___ Geciteerde tekst
OG’techno god, game-expert, zakenman en overenthousiaste verhalenverteller. Als ras-Utrechter hebben we het natuurlijk over Richard van der Giessen. Deze bijzondere man maakte diverse ontwikkelingen mee binnen de technoscene en zag zijn eigen label groeien, maar ook failliet gaan. Na 13 jaar is U-Trax, hét Utrechtse technolabel, terug. Maar U-Trax is veel meer dan alleen techno. Een terugblik op de herinneringen, een stukje geschiedenis en een blik vooruit op de wedergeboorte van het label. 

Dit artikel is eerder verschenen op de regiowebsite van 3voor12. Check de site voor nog meer interessante verhalen over de Utrechtse muziekscene. Het auteursrecht voor de afbeeldingen ligt bij Paulus van Dorsten, tekst door Roos Verbrugh.

Een stukje Utrechtse geschiedenis

“Het begon voor mij rond 1990 met de betrokkenheid bij Stichting Droom. Dat was een stichting waar veel mensen met een creatieve achtergrond, bijvoorbeeld van de HKU, zich aansloten. We hadden een radiostation, een radioshow, een videoafdeling, een magazine en een cassettelabel. Een platform waar mensen een platform gaven aan nieuwe cultuurinitiatieven, waaronder muziek. Cassettes waren echter al snel niet genoeg voor mij, en op een gegeven moment wilde ik toch echt dingen op vinyl gaan uitbrengen. Er waren op dat moment in Utrecht een aantal mensen die hun demo’s niet kwijt konden bij de bestaande labels. Daar wilde ik een platform voor opzetten, en zo ontstond al snel U-Trax. De naam lag daarin erg voor de hand, geïnspireerd op het eerste house label in de wereld, Chicago Trax. Dat label was trouwens echt het begin van de house en de acid house, zoals ze dat toen nog noemden.”

 

Is de definitie van acid house toen anders dan hoe we nu acid house kennen?

“Nou, dat is dé grap van die begintijd. Eind jaren 80 had je krakersfeesten in De Averijen of in de Vrije Vloer met acid party’s. Daar was Utrecht de eerste stad met underground feesten. Er was echter niet genoeg acid om te draaien, dat bestond gewoon nog niet, dus er werden hele diverse house platen gedraaid zoals Hip House Records of Todd Terry. Je pompte de zaal vol met rook en zette de hele nacht een stroboscoop aan, dan was het altijd goed.”

 

Gebruikte jij dan ook op die feesten?
______
■ **Opdracht 1**
Schrijf uit de rijen het stuk van het begin tot en met de regel met "sub-region: Kawasaki-shi" letterlijk over. Laat de plaatjes daarbij weg.
___ Te gebruiken gegevens
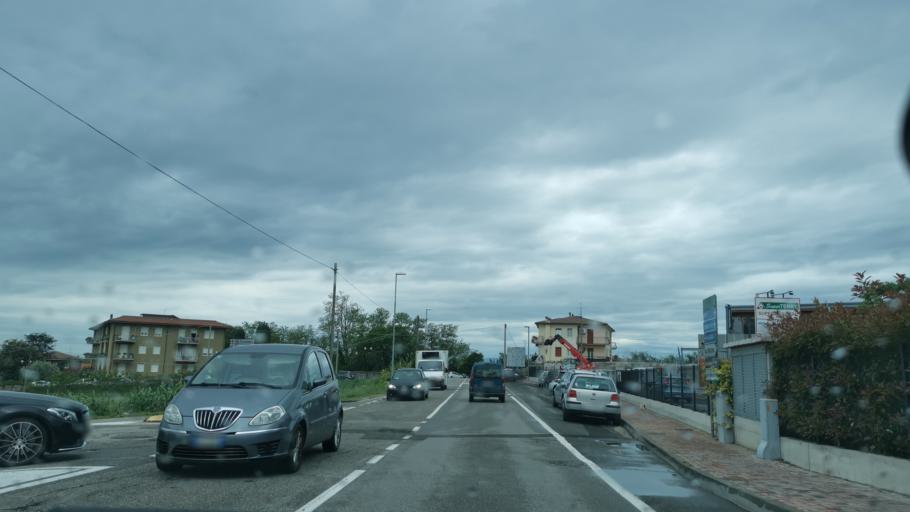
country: IT
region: Veneto
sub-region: Provincia di Verona
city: Bardolino
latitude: 45.5469
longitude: 10.7282
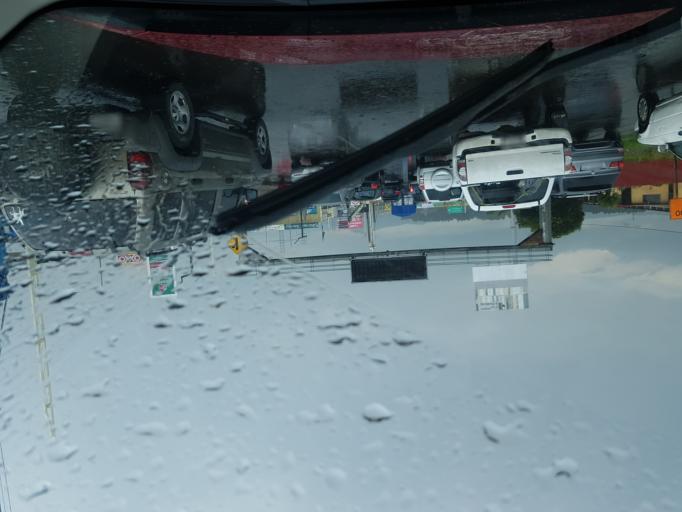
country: MX
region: Mexico
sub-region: Ocoyoacac
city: San Antonio el Llanito
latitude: 19.2814
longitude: -99.4946
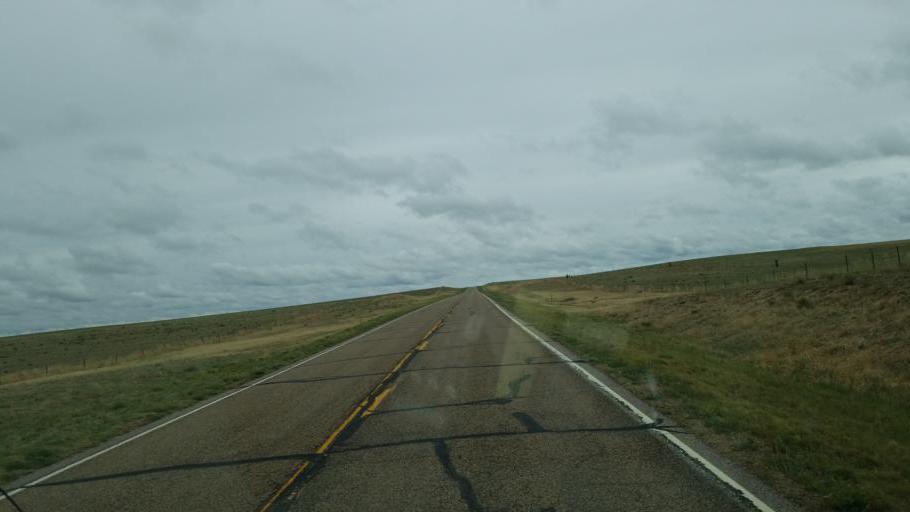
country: US
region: Colorado
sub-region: Lincoln County
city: Hugo
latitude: 38.8503
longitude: -103.4447
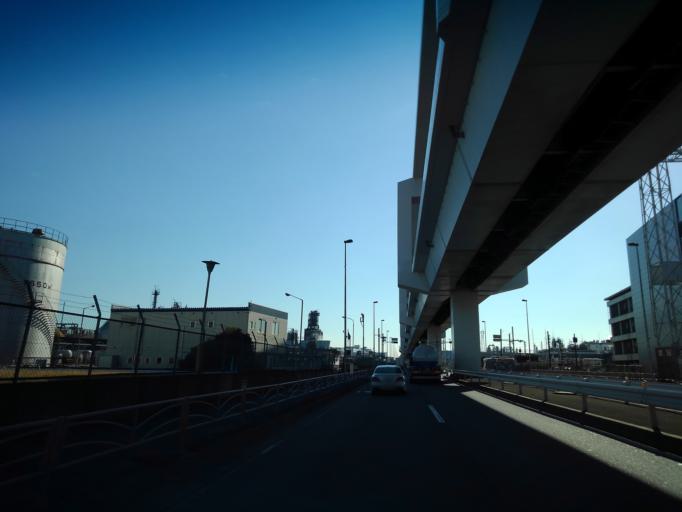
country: JP
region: Kanagawa
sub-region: Kawasaki-shi
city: Kawasaki
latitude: 35.5289
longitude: 139.7737
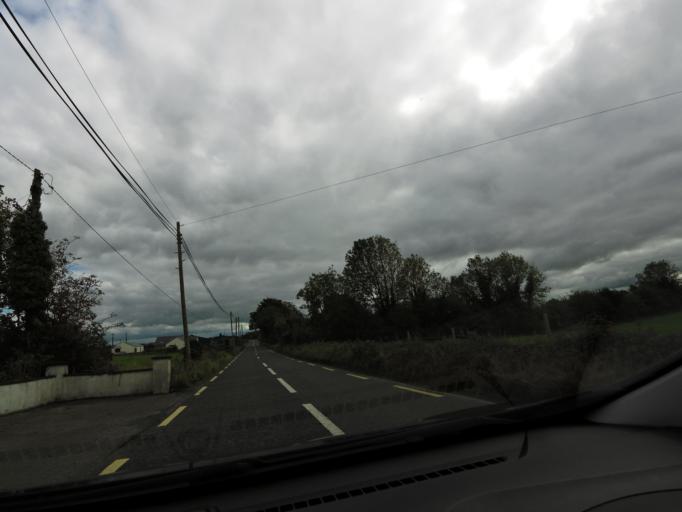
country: IE
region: Connaught
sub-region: County Galway
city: Ballinasloe
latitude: 53.3080
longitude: -8.1495
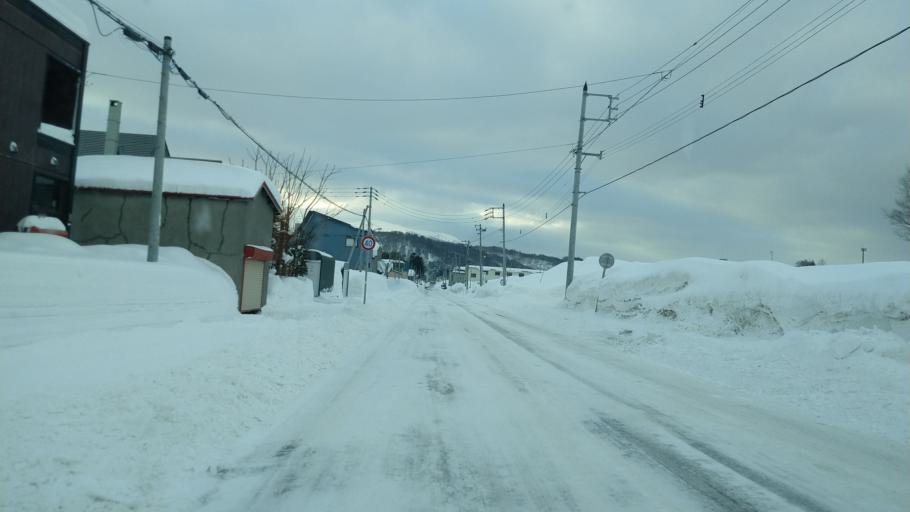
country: JP
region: Hokkaido
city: Niseko Town
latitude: 42.9087
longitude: 140.7587
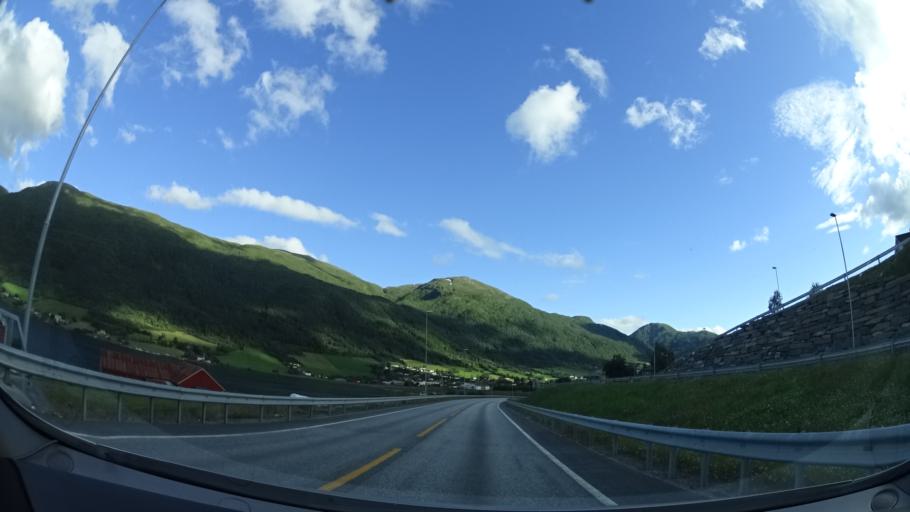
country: NO
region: More og Romsdal
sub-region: Gjemnes
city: Batnfjordsora
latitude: 62.9018
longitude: 7.6757
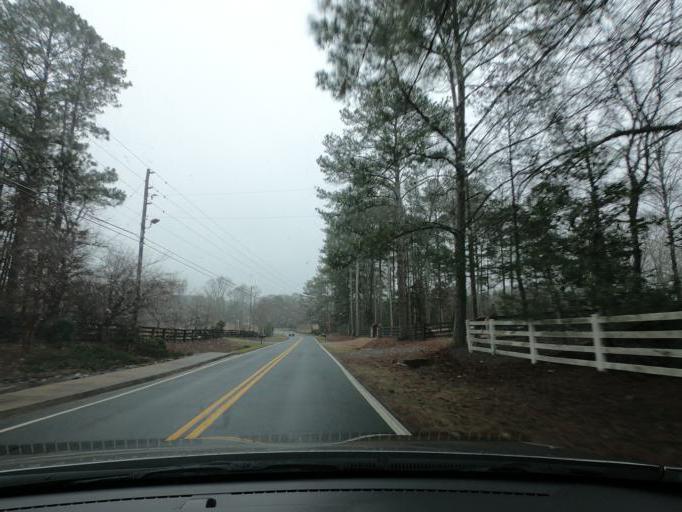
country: US
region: Georgia
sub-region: Fulton County
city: Milton
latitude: 34.1393
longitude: -84.2779
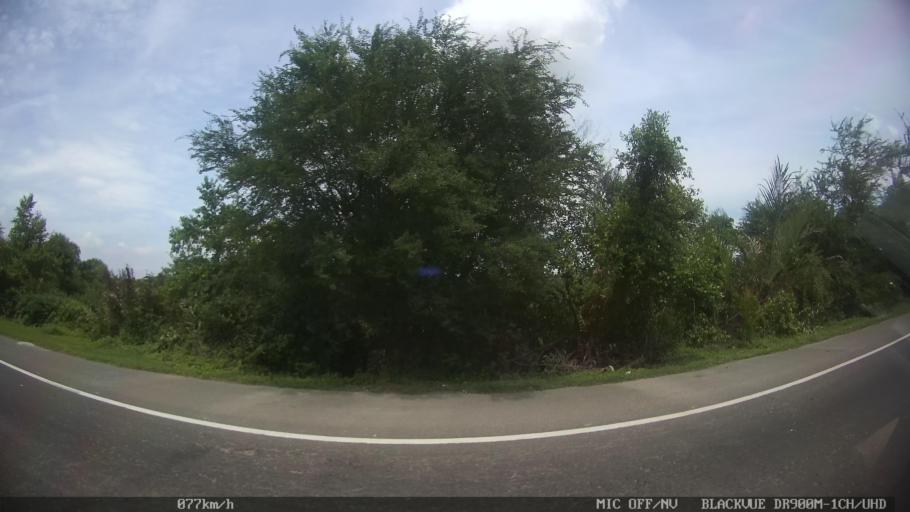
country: ID
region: North Sumatra
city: Belawan
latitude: 3.7672
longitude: 98.6840
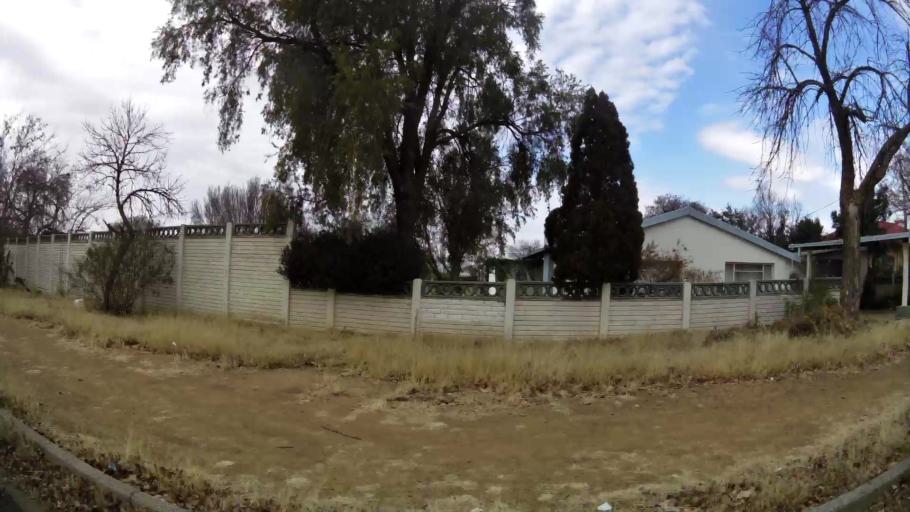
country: ZA
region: Orange Free State
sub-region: Fezile Dabi District Municipality
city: Kroonstad
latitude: -27.6345
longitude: 27.2261
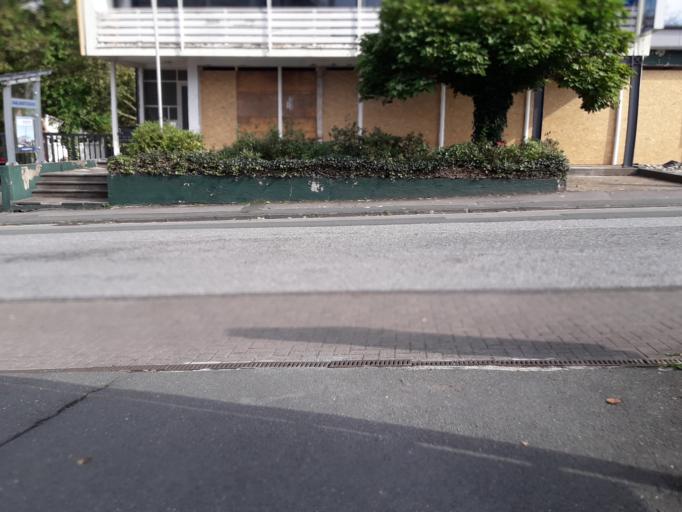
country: DE
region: North Rhine-Westphalia
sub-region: Regierungsbezirk Detmold
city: Paderborn
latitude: 51.7173
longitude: 8.7770
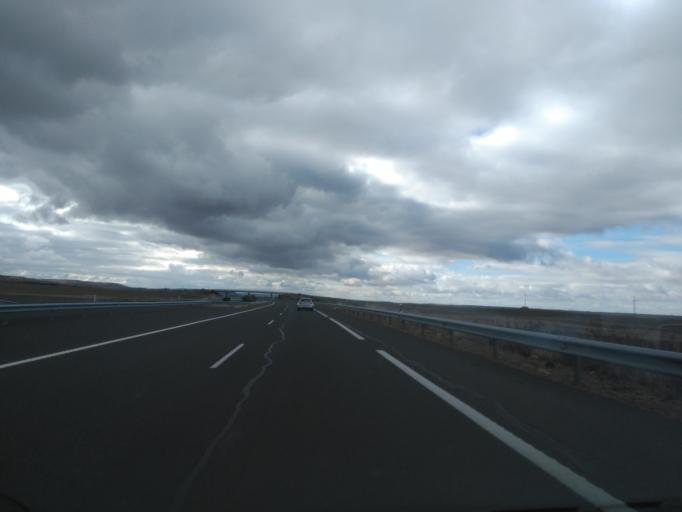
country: ES
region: Castille and Leon
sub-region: Provincia de Palencia
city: Amusco
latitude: 42.1670
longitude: -4.4611
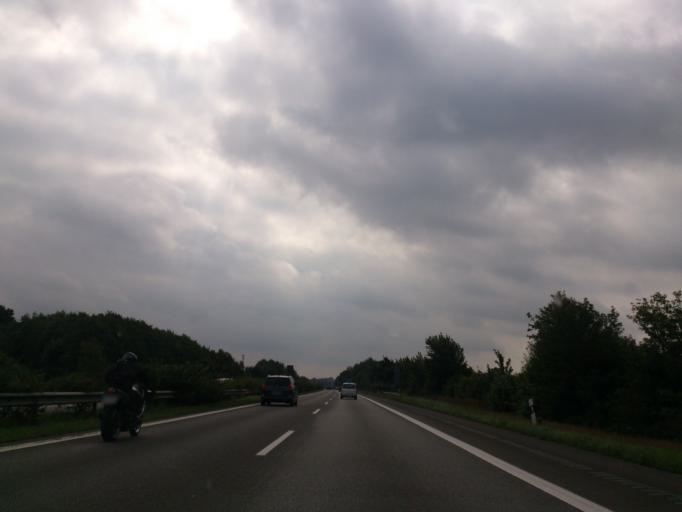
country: DE
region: Schleswig-Holstein
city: Seeth-Ekholt
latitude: 53.7239
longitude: 9.7375
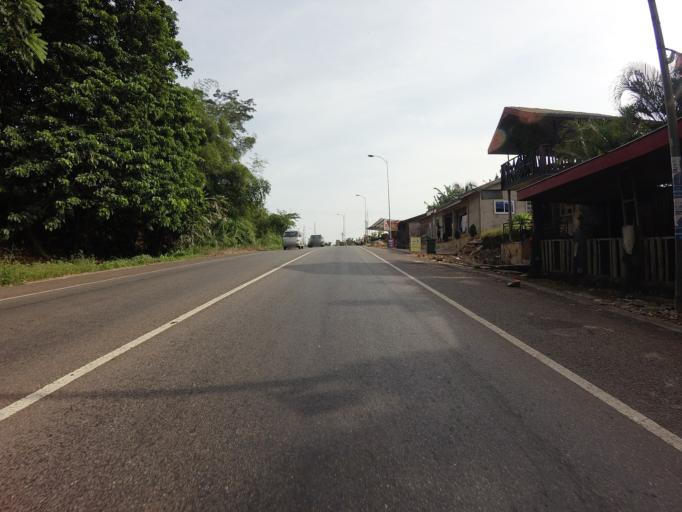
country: GH
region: Eastern
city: Aburi
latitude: 5.8535
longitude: -0.1703
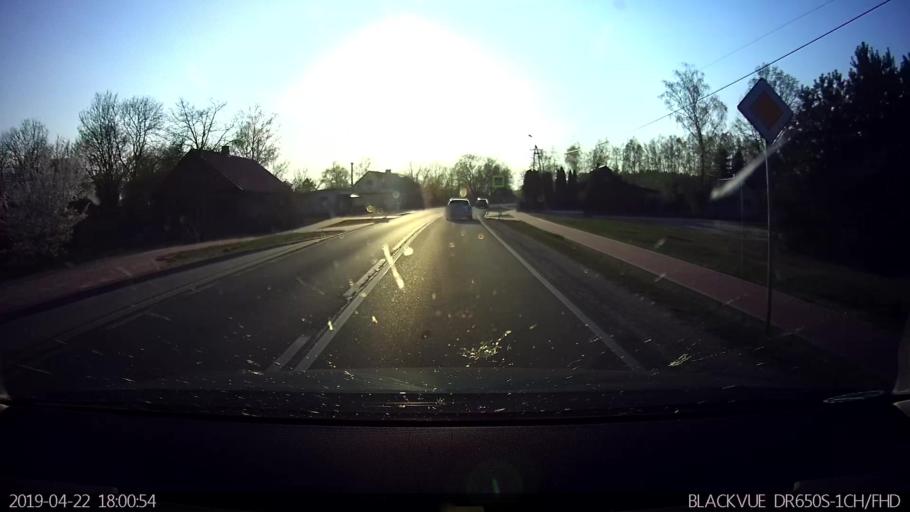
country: PL
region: Masovian Voivodeship
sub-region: Powiat wegrowski
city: Korytnica
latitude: 52.4768
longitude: 21.8390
______
■ **Opdracht 2**
Op welk label was de naam U-Trax volgens het interview over U-Trax gebaseerd?

■ **Antwoord 1**
country: IT
region: Veneto
sub-region: Provincia di Verona
city: Bardolino
latitude: 45.5469
longitude: 10.7282
country: MX
region: Mexico
sub-region: Ocoyoacac
city: San Antonio el Llanito
latitude: 19.2814
longitude: -99.4946
country: US
region: Colorado
sub-region: Lincoln County
city: Hugo
latitude: 38.8503
longitude: -103.4447
country: JP
region: Kanagawa
sub-region: Kawasaki-shi

■ **Antwoord 2**
Op Chicago Trax, het eerste houselabel ter wereld.